Mit der Pumpe der Eiswolf hab ich keine Erfahrung.. ich war aber der Meinung, dass es die gleiche ist wie bei der Eisbär.


----------



## McKing (31. Oktober 2017)

*AW: Eiswolf 120 GPX Pro für 980Ti*

Muss sagen das der 120 meine RX Vega 64 locker bei 45 Grad hält und dabei nicht mal laut wird.


----------



## Teriodis (1. November 2017)

*AW: Eiswolf 120 GPX Pro für 980Ti*

Ich hab die eisbaer 360 und die eiswolf 120 auf einer 1070. Und i5 6600k

Beides starkt übertaktet. 

Und die pumpe von der eiswolf ist aus. (Wegen vibrations regeäusche) -
Und die von der eisbaet auf 3.5 volt.
Die lüfter sind eloops die mit 400rpm laufen.

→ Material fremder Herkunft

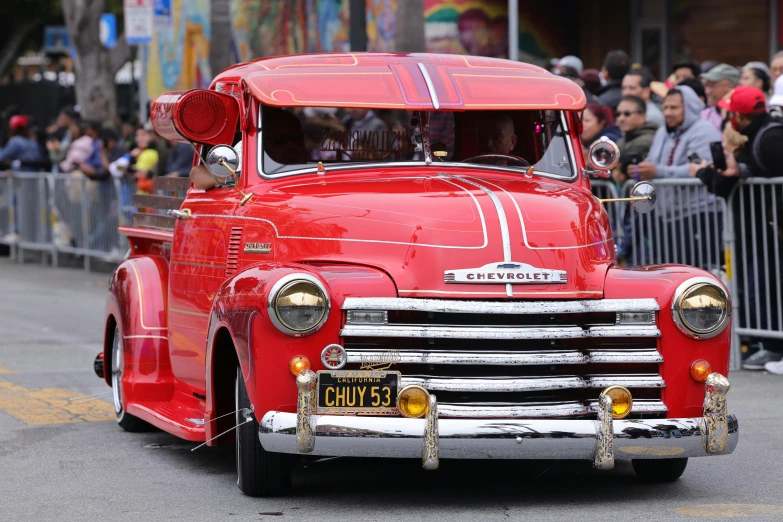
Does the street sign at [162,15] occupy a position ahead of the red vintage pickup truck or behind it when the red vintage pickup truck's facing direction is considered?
behind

Cpu und graks bei langen zocken 

Cpu bei 59 grad 
Gpu bei 56 grad

Extrem leise....


----------



## Venom89 (2. November 2017)

*AW: Eiswolf 120 GPX Pro für 980Ti*

Gut das die eisbaer laut Hersteller mit min 7V betrieben werden soll. Mal schauen wie lang sie das mitmacht 

Gesendet von meinem SM-G935F mit Tapatalk


----------